The report identifies the mismatch between the amount of funding available and the amount needed for climate finance, thus highlighting the need to deploy international public climate finance more catalytically to increase the flows of private capital and government spending. The report identifies eight sets of financing levers for driving climate action: project-based investments, financial sector reforms, fiscal policies, sectoral policies, trade policies, innovation and technology transfer, carbon markets, and climate intelligence. For each of these levers, the report identifies the main interventions available, barriers to action, as well as the role and relevance of the instruments available. The report also broadly lists the mitigation and adaptation priorities across different sectors, including energy systems, land and ecosystem, the urban and infrastructure, as well as industrial systems.

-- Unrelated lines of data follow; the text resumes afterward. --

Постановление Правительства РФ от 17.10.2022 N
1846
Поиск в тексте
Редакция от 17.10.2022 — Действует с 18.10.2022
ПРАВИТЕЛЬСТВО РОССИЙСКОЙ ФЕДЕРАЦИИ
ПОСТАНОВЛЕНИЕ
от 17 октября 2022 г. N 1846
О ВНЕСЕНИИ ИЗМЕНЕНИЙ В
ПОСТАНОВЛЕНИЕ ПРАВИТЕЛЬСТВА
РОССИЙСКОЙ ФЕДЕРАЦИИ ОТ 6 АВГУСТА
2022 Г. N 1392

The need for an equitable consideration of social and political economy issues in the countries and the regions to which they are applied is highlighted as a crosscutting issue across all levers. The report states that the use of climate finance to support this process, even when it does not achieve climate results directly, is essential for successful clean development. The report suggests that more can be done to refine the differentiation of climate finance to match the specific needs and circumstances of countries. This includes applying tiered conditionality for more advanced countries, which is dependent on their own efforts and orientation toward long-term strategies.
The report also acknowledges that a systematic and comprehensive analysis of the societal dimensions of transformative climate action covering all relevant sectors of the economy, along with the major types of transformative climate action, is still lacking. It states that the World Bank intends to contribute to closing this knowledge gap through a forthcoming report on the societal dimensions of transformative climate action.